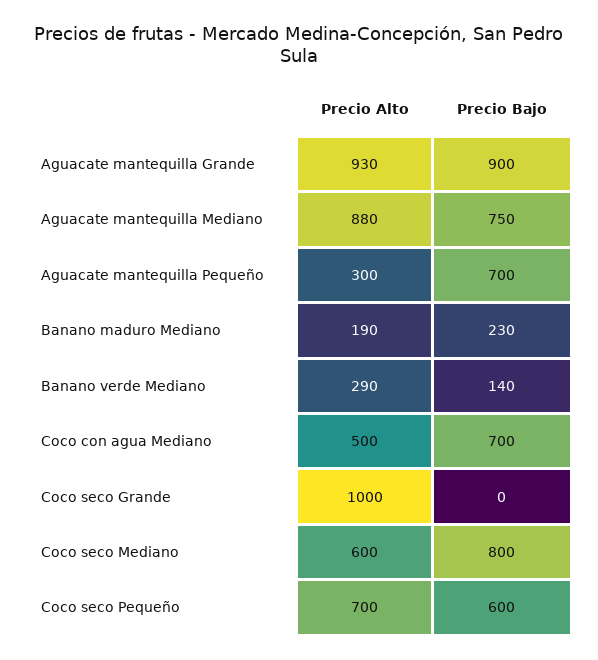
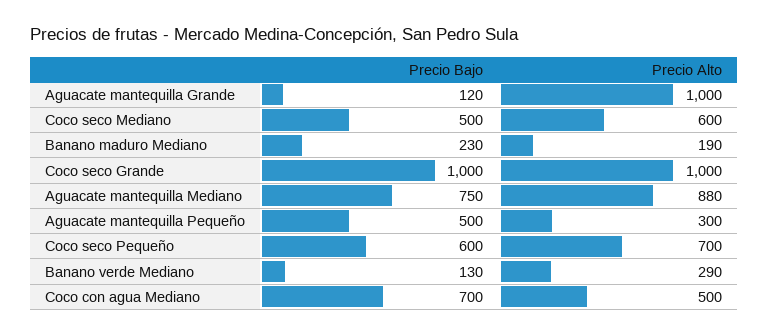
Precio Alto, Aguacate mantequilla Grande: 930 -> 1000
Precio Bajo, Aguacate mantequilla Grande: 900 -> 120
Precio Bajo, Aguacate mantequilla Pequeño: 700 -> 500
Precio Bajo, Banano verde Mediano: 140 -> 130
Precio Bajo, Coco seco Grande: 0 -> 1000
Precio Bajo, Coco seco Mediano: 800 -> 500

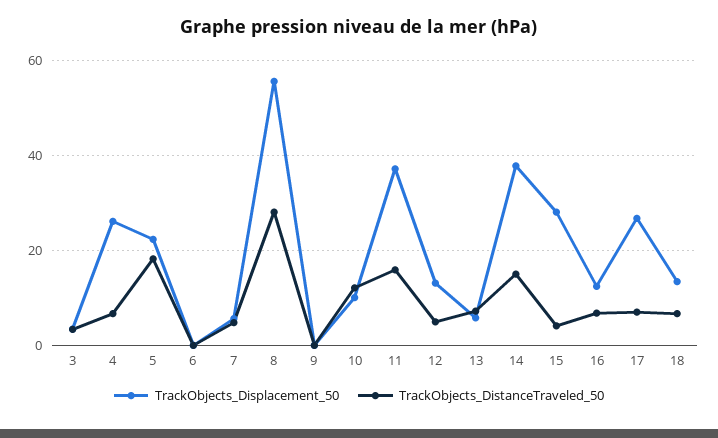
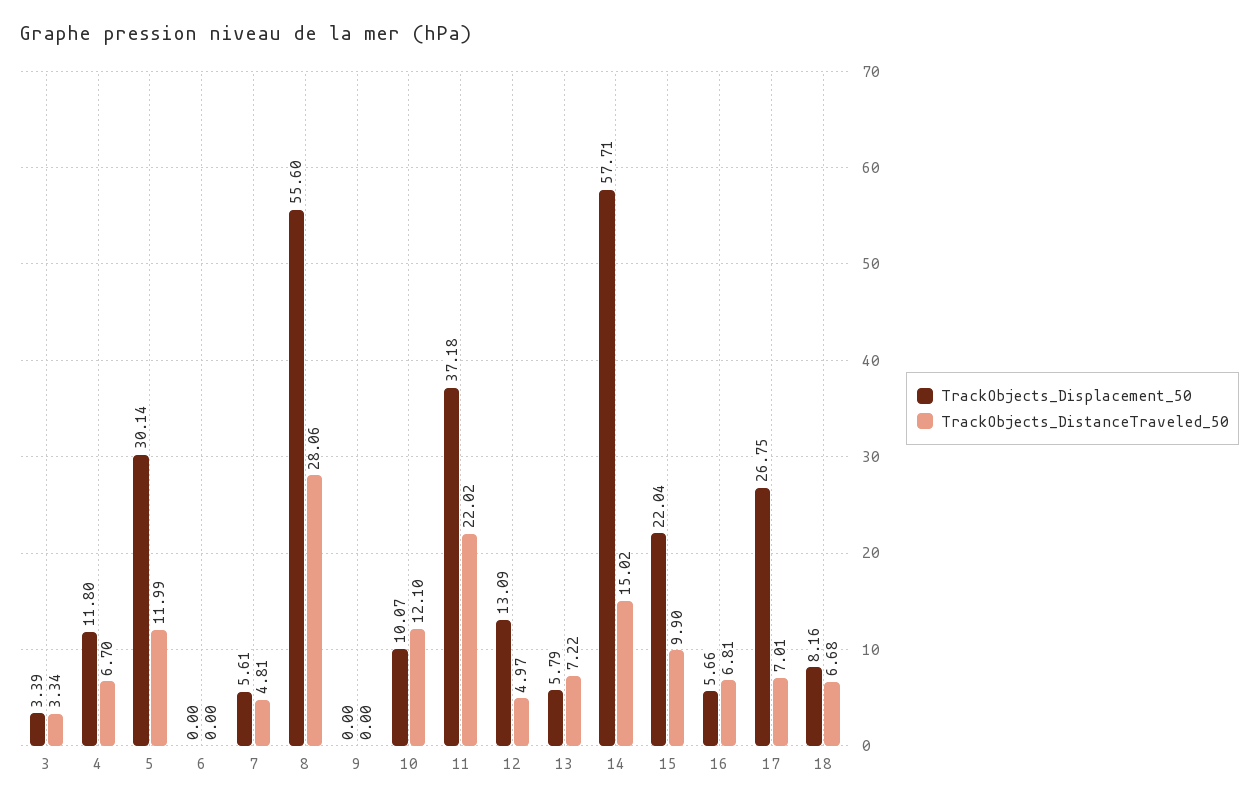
TrackObjects_Displacement_50, 4: 26 -> 11.8
TrackObjects_Displacement_50, 5: 22 -> 30.14
TrackObjects_DistanceTraveled_50, 5: 18 -> 11.99
TrackObjects_DistanceTraveled_50, 11: 16 -> 22.02
TrackObjects_Displacement_50, 14: 38 -> 57.71
TrackObjects_Displacement_50, 15: 28 -> 22.04
TrackObjects_DistanceTraveled_50, 15: 4 -> 9.9
TrackObjects_Displacement_50, 16: 12 -> 5.66
TrackObjects_Displacement_50, 18: 14 -> 8.16

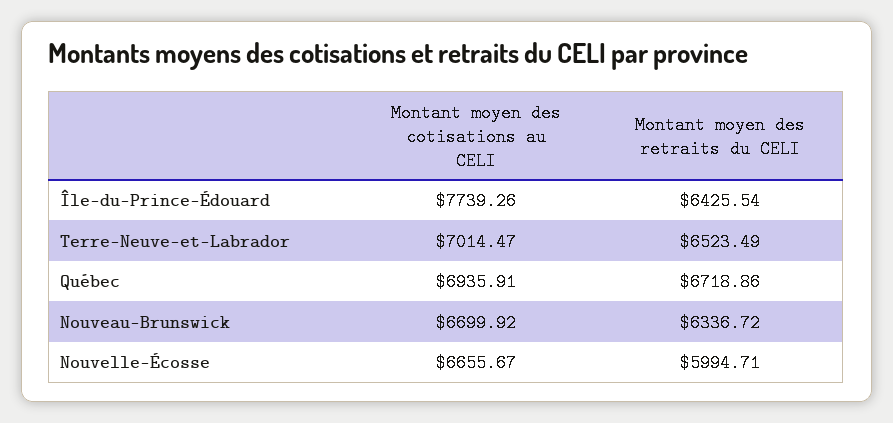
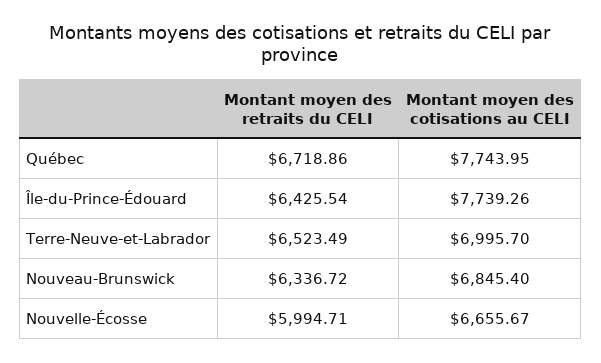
Montant moyen des cotisations au CELI, Terre-Neuve-et-Labrador: 7014.47 -> 6995.7
Montant moyen des cotisations au CELI, Québec: 6935.91 -> 7743.95
Montant moyen des cotisations au CELI, Nouveau-Brunswick: 6699.92 -> 6845.4

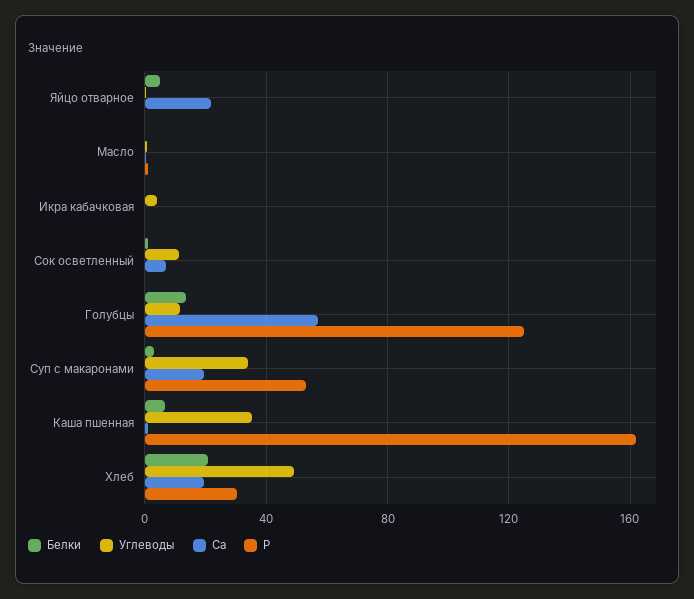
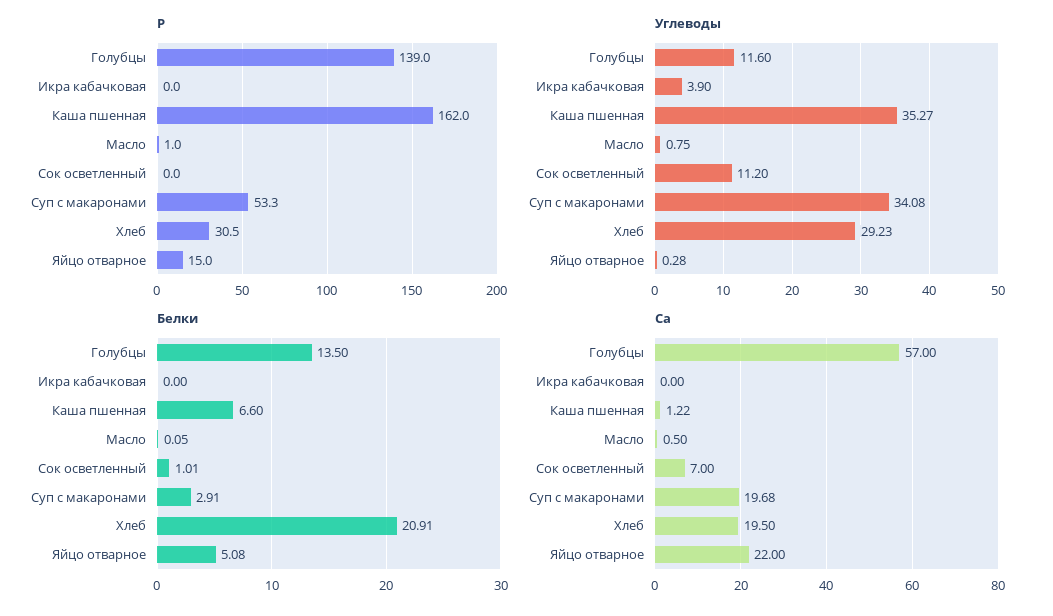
Р, Яйцо отварное: 0 -> 15
Р, Голубцы: 125 -> 139
Углеводы, Хлеб: 50 -> 29.23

### [TRY IT]
Every line of the listing is to be retyped exactly; pictures stay out.

### [RESULT FOR THIS TASK]
Precio Alto, Aguacate mantequilla Grande: 930 -> 1000
Precio Bajo, Aguacate mantequilla Grande: 900 -> 120
Precio Bajo, Aguacate mantequilla Pequeño: 700 -> 500
Precio Bajo, Banano verde Mediano: 140 -> 130
Precio Bajo, Coco seco Grande: 0 -> 1000
Precio Bajo, Coco seco Mediano: 800 -> 500

TrackObjects_Displacement_50, 4: 26 -> 11.8
TrackObjects_Displacement_50, 5: 22 -> 30.14
TrackObjects_DistanceTraveled_50, 5: 18 -> 11.99
TrackObjects_DistanceTraveled_50, 11: 16 -> 22.02
TrackObjects_Displacement_50, 14: 38 -> 57.71
TrackObjects_Displacement_50, 15: 28 -> 22.04
TrackObjects_DistanceTraveled_50, 15: 4 -> 9.9
TrackObjects_Displacement_50, 16: 12 -> 5.66
TrackObjects_Displacement_50, 18: 14 -> 8.16

Montant moyen des cotisations au CELI, Terre-Neuve-et-Labrador: 7014.47 -> 6995.7
Montant moyen des cotisations au CELI, Québec: 6935.91 -> 7743.95
Montant moyen des cotisations au CELI, Nouveau-Brunswick: 6699.92 -> 6845.4

Р, Яйцо отварное: 0 -> 15
Р, Голубцы: 125 -> 139
Углеводы, Хлеб: 50 -> 29.23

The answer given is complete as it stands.